Work request: Count the lines in the listing below that hold the string "Left". Reply with the number alone.

*** Data for this exercise Section Begins ***

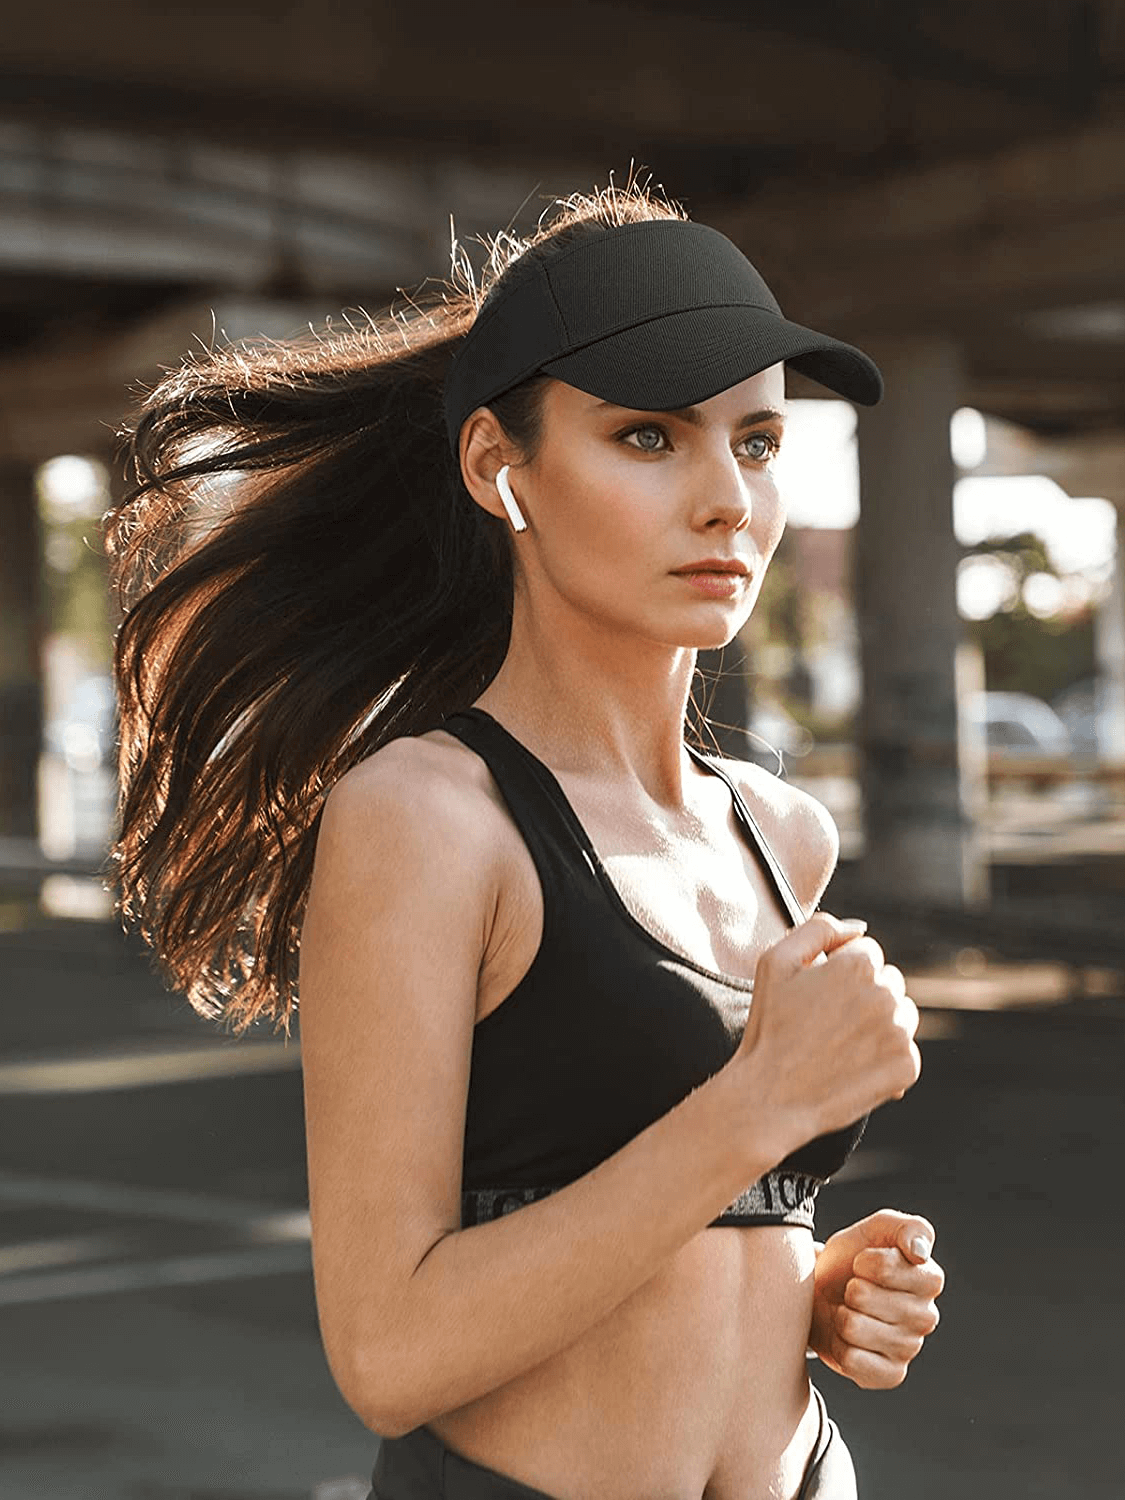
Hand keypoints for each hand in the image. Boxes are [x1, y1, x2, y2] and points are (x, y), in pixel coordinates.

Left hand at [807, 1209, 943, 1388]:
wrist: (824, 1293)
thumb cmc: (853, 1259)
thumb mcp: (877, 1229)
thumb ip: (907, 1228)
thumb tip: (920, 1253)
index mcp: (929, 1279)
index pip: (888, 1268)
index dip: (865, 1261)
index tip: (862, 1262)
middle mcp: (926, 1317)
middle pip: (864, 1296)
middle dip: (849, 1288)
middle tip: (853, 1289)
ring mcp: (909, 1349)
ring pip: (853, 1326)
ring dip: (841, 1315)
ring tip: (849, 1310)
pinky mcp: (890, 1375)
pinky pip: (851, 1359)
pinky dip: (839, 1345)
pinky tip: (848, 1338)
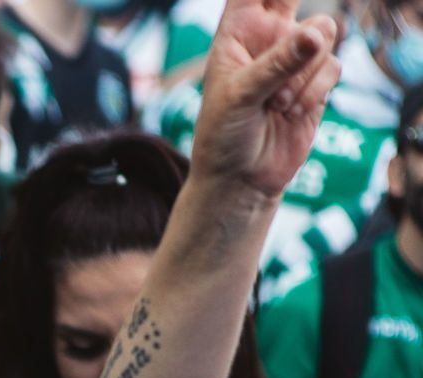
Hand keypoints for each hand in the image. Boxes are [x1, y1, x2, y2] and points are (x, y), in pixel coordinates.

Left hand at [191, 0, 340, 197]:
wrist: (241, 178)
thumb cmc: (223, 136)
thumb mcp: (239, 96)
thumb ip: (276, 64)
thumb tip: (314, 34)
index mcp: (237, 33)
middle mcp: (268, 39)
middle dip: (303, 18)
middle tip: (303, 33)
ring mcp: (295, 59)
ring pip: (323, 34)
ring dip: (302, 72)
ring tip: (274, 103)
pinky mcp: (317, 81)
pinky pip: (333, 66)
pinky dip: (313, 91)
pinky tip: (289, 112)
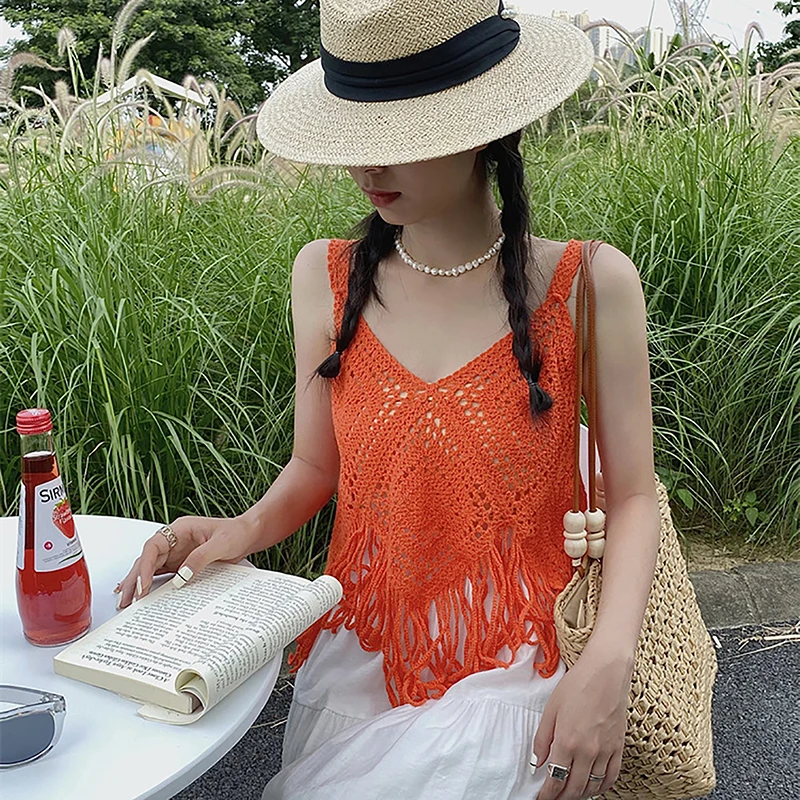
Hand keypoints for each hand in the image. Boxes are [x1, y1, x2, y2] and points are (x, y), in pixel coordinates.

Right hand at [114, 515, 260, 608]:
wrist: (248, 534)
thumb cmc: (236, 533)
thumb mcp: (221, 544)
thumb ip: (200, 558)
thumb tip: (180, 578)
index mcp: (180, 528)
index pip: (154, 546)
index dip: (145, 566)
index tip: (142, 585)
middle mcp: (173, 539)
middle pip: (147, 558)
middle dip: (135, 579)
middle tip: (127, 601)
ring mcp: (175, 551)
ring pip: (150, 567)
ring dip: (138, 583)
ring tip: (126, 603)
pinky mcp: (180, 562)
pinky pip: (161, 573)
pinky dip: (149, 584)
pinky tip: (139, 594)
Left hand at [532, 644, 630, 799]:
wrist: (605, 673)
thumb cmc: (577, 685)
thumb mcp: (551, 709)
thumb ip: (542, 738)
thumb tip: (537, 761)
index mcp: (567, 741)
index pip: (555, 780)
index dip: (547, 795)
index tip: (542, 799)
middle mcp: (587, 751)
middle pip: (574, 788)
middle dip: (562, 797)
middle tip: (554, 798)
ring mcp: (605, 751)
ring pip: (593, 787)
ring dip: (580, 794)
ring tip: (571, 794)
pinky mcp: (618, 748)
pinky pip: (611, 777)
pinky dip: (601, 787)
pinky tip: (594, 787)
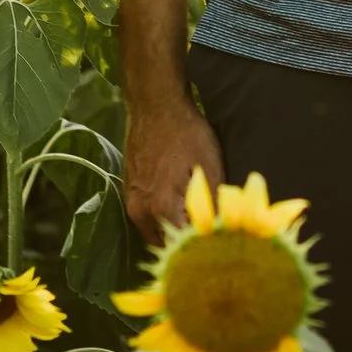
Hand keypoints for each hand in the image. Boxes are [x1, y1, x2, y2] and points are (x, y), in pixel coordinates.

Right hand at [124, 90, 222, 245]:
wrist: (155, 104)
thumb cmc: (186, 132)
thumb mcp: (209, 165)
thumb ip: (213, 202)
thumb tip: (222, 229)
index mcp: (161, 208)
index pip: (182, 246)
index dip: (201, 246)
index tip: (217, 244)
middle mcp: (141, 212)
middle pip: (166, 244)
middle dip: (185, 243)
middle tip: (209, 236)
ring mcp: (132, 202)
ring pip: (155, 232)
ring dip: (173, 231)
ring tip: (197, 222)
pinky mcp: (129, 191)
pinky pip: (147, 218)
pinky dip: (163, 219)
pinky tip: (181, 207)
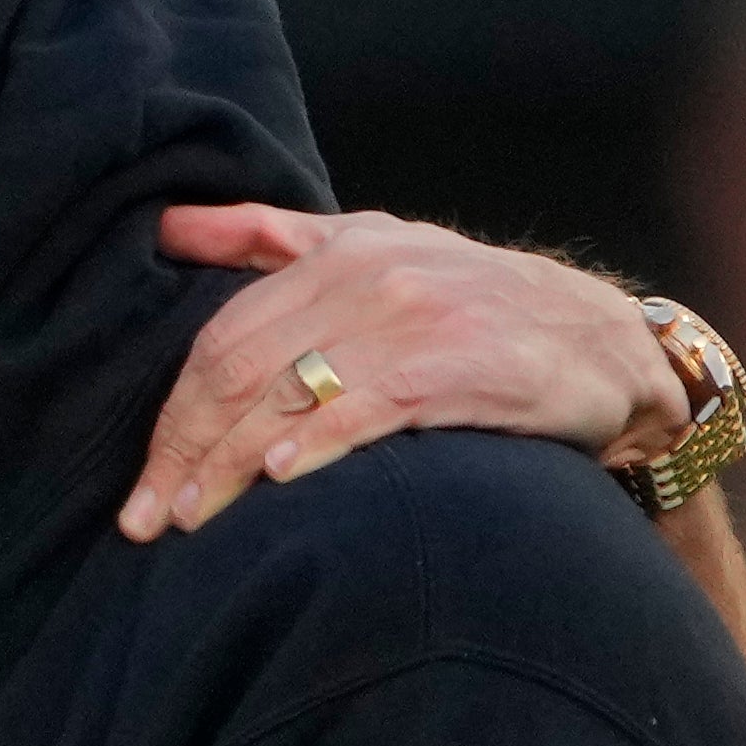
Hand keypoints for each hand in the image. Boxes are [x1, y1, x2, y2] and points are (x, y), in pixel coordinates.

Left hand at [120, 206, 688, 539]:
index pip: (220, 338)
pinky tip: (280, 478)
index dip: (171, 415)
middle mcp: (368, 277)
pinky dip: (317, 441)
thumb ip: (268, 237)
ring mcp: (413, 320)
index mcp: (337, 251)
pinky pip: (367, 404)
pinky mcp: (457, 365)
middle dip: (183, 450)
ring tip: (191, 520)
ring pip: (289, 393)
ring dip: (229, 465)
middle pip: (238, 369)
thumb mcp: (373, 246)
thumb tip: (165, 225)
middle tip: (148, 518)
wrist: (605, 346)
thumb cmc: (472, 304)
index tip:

*** Data for this exercise Section Ends ***

Answer to this problem: 4